Otherwise, additional steps may be required before building the pyramids.
For example, in the case of RGBA images, you would have first to convert to YUV and then extract the Y-plane (by calling `dwImageCUDA_getPlaneAsImage()`) before building the pyramids.

### Step 7: Compute the disparity map
Call `dwStereo_computeDisparity()` to compute the disparity map based on the parameters set in `dwStereoParams`.

```{.cpp}
    // Compute disparity given left and right pyramid
    dwStereo_computeDisparity(leftPyramid, rightPyramid, stereoAlgorithm));
```

`dwStereo_getDisparity()` can be called to retrieve the disparity map of the desired side.

```{.cpp}
    // get disparity maps
    const dwImageCUDA *disparityLeft, *disparityRight;
    dwStereo_getDisparity(disparityLeft, DW_STEREO_SIDE_LEFT, stereoAlgorithm);
    dwStereo_getDisparity(disparityRight, DW_STEREO_SIDE_RIGHT, stereoAlgorithm));
```

### Step 8 (Optional): Get an estimation of the confidence associated with each map
In cases where further processing is performed, it can be useful to have an estimation of the confidence associated to each disparity map.

To retrieve the confidence map of the corresponding disparity map, call `dwStereo_getConfidence()` as follows:

```{.cpp}
    // get confidence maps
    const dwImageCUDA *confidenceLeft, *confidenceRight;
    dwStereo_getConfidence(confidenceLeft, DW_STEREO_SIDE_LEFT, stereoAlgorithm);
    dwStereo_getConfidence(confidenceRight, DW_STEREO_SIDE_RIGHT, stereoAlgorithm);
```

Confidence is defined as an 8-bit value, where:
- 0 represents occlusion
- 1 represents an invalid disparity
- Other values represent a confidence score where 255 is maximum and 2 is minimum

An occlusion is a region of the image that is visible in one stereo image but not in the other.
An invalid disparity is found in regions containing no information, and its value has no confidence.

To obtain a real occlusion in the confidence map, both disparity maps must be computed.
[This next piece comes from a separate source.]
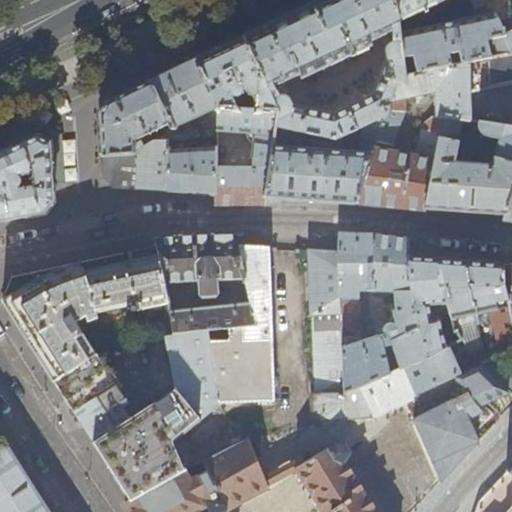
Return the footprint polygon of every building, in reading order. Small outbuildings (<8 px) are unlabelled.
[(319,0),(307,6),(243,36),(277,111),(275,125),(333,138),(335,138),(362,125),(386,114),(388,110),(393,96),(399,81),(405,83),(404,75),(403,63),(399,33),(398,21),(395,0),(319,0)] [(452,1),(451,0),(468,0),(473,10),(471,12),(473,17),(399,33),(403,63),(413,62),(415,73),(451,65),(449,54),(460,52),(462,63),(511,52),(511,51),(504,34),(487,0),(395,0),(398,21),(431,6),(433,10),(452,1)] [(217,107),(277,111),(243,36),(214,50),(195,59),(217,107)] [(511,52),(462,63),(451,65),(415,73),(404,75),(405,83),(399,81),(393,96),(393,110),(388,110),(386,114),(376,140),(393,144),(405,111),(406,97),(435,92),(435,116),(424,115),(415,156),(374,148),(356,205),(373,206),(390,207),(424,210),(425,208),(445,117),(465,119),(471,120),(470,89),(511,81),(511,52)] [(170,71),(150,80),(178,140),(198,139),(190,120),(199,116),(209,139),(217,138),(217,131),(217,107),(195,59),(170,71)] [(106,100),(99,113),(101,156),(103,176),(113,187),(138,189),(165,190),(169,140),(178,140),(150,80),(119,94),(106,100)] [(277,111),(217,107),(217,131),(254,132),(251,166),(217,166),(216,194),(216,205),(222,205),(264,204),(265,197),(275,125),(277,111)] [(376,140),(386,114),(362,125),(360,149),(332,148),(333,138),(275,125),(265,197),(264,204),(265,204),(284,199),(292,200),(316,202),(356,205),(374,148),(376,140)] [(0,133),(0,150),(37,133),(51,141),(53,184),(65,183),(62,135),(34,117),(0,133)] [(456,162),(465,119),(445,117),(425,208),(466,211),(506,213),(511,191),(511,126),(481,121),(480,124),(479,127),(480,130),(482,133),(485,134),(488,135),(502,138),(493,165),(456,162)] [(51,141),(37,133),(0,150),(0,220),(30,216),(45,213),(54,201),(53,186),(53,184),(51,141)] [(217,138),(209,139),(198,139),(178,140),(169,140),(165,190),(190,192),(216,194),(217,166),(217,155),(217,148),(217,138)] [(409,239),(377,235),(341,234),(340,233),(340,253),(344,392),(359,387),(390,373),(389,339),(396,337),(400,369),(407,366),(424,358),(409,273),(409,257),(409,239)] [(156,238),(158,246),(165,283),(198,281),(199,294),(204,299),(216,297),(219,293),(219,280),(245,279),(237,245),(234,234),(209,236),(199,236),(156,238)] [(245,234),(234,234),(237,245),(244,246),(245,234)] [(244,246),(237,245),(245,279),(252,306),(256,323),(205,331),(216,402),(274,400),(269,247),(244,246)] [(168,304),(165,283),(158,246),(12,278),(3,301),(13,318),(40,360),(54,382),(97,357),(74,321),(86,316),(87,321),(97,318),(96,312),(128,306),(128,310),(131,309),(131,312),(153,307),(154,311),(163,310),(162,305),(168,304)] [(344,392),(340,253),(299,250),(298,257),(308,258),(310,314),(313,314),(316,394),(313,394),(314,414),(321,418),(373,415),(359,387),(344,392)] [(423,258),(409,257),(409,273),(424,358),(450,345),(460,340),(457,331),(456,332),(453,324),(440,327),(439,318),(430,320),(427,305),(446,302),(441,270),(438,270),(438,259),(423,258)] [(455,261),(438,259),(438,270),(441,270),(446,302),(453,324),(456,332),(457,331),(460,340),(462,341),(464,340),(470,355),(451,363),(447,353),(453,351),(450,345),(424,358),(407,366),(417,391),(478,364),(489,360),(472,315),(489,311),(501,354),(511,349),(511,318),(503,282),(504,281),(503,263),(481,262),(464,261),(455,261)] [(511,264),(503,263),(504,281),(503,282),(511,318),(511,264)] [(174,335),(205,331),(256,323),(252,306),(239,308),(219,307),(170,312),(174,335)] [(177,390),(200,418),(216,405),(217,404),(216,402),(205,331),(174,335),(174,336),(168,337),(177,390)] [(511,364),(501,354),(489,360),(478,364),(508,393),(511,396),(511,364)] [(92,442),(131,418),(124,406),(128,403),(117,387),(120,385),(108,367),(106,369),(98,356),(97,357),(54,382),(72,410),(92,442)] [(508,393),(478,364),(417,391),(407,366),(400,369),(390,373),(359,387),(373,415),(418,394),(425,413),(415,417),(443,481),(480,441),(470,418),(479,414),(486,411),(483,404),(489,401),(499,397),(508,393)] [(200,418),(177,390),(131,418),(92,442),(104,460),(130,501),(187,469),(186,467),(174,440),(200,418)] [(248,436),(186,467),(187,469),(206,502),(212,511),(215,511),(220,511),(268,486),(264,477),(248,436)] [(377,511),(344,459),(349,451),(343,441),(335,441),(329,445),(305,461),(290,470),(291,471),(292,471),(293,472),(296,471),(321,511),(377,511)] [(48,511),(8,448),(0,452),(0,511),(48,511)] [(303,457),(264,477),(268,486),(293,472),(292,471),(291,471),(290,470),(305,461),(303,457)] [(202,511),(199,506),(206,502),(187,469),(130,501),(126,503),(131,511),(202,511)] [(511,511),(511,474),(508,470),(502,476),(478,502),(474,511),(511,511)]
If only one is computed, then the occlusion can be roughly found among low confidence pixels in the confidence map.

Extracting a disparity map with a resolution lower than that of the input images can greatly improve the runtime and smoothness of the result. However, this improvement comes at the expense of edge precision and overall estimation accuracy.

### Step 9: Release the stereo rectifier and stereo algorithm
Finally, release the stereo rectifier and stereo algorithm as follows:

```{.cpp}
    // Release stereo rectifier
    dwStereoRectifier_release(stereoRectifier);

    // Release stereo module
    dwStereo_release(stereoAlgorithm);
```

For more details see @ref dwx_stereo_disparity_sample, where it is shown how to perform image rectification and disparity estimation on a video pair. In the sample, horizontal lines are rendered to show how the pixels in both rectified images lay on the same horizontal line and the resulting disparity maps are visualized.